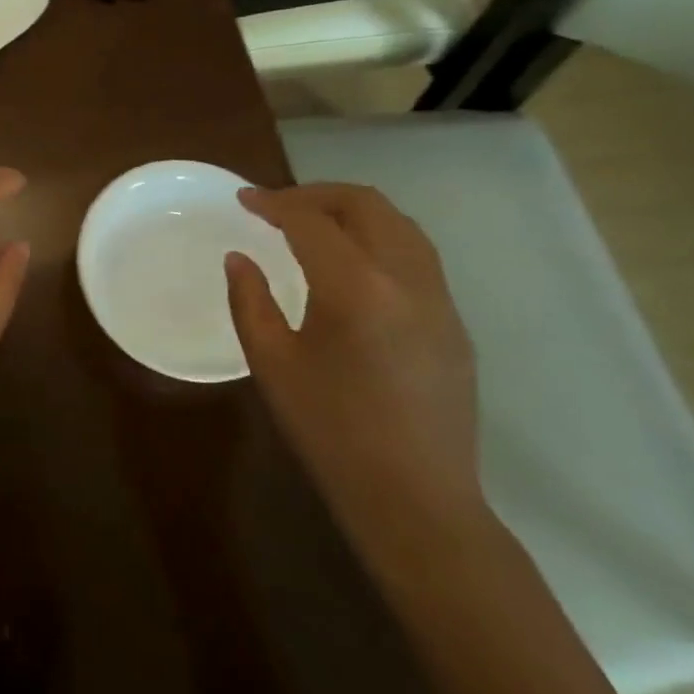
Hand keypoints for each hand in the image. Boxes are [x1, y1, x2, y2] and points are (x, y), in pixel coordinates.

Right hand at [225, 182, 486, 564]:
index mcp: (356, 288)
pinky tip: (353, 266)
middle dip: (317, 194)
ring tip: (314, 226)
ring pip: (400, 225)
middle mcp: (407, 280)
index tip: (244, 199)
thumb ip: (250, 300)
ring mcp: (440, 299)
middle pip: (366, 205)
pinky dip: (379, 239)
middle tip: (277, 206)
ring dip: (353, 212)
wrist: (415, 499)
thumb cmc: (331, 431)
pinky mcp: (453, 322)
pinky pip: (417, 256)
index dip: (274, 203)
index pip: (311, 221)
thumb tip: (240, 258)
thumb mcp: (272, 363)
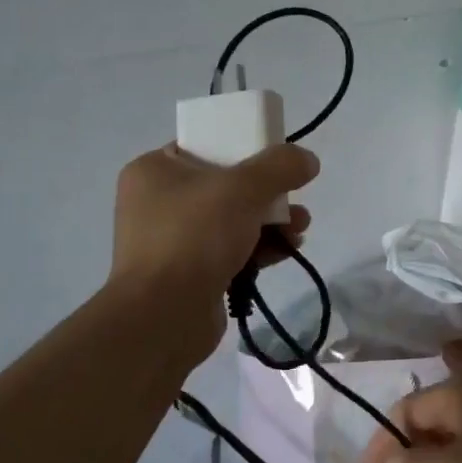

★ ★ ★ ★ ★

**Task requirements**
An exact copy is needed of only the lines from the top of the material through the line with "thumb ip: (250, 300)"; no pictures belong in it.

**Answer section**
Hand keypoints for each hand in the image. Boxes are [x1, y1, x2, y2] and points are (x, y), in pixel coordinates.

Right hand at [225, 182, 486, 564]:
index mcp: (356, 288)
pinky tip: (353, 266)
middle dip: (317, 194)
ring tip: (314, 226)
ring pip: (400, 225)
middle mcp: (407, 280)
index tip: (244, 199)
thumb ip: (250, 300)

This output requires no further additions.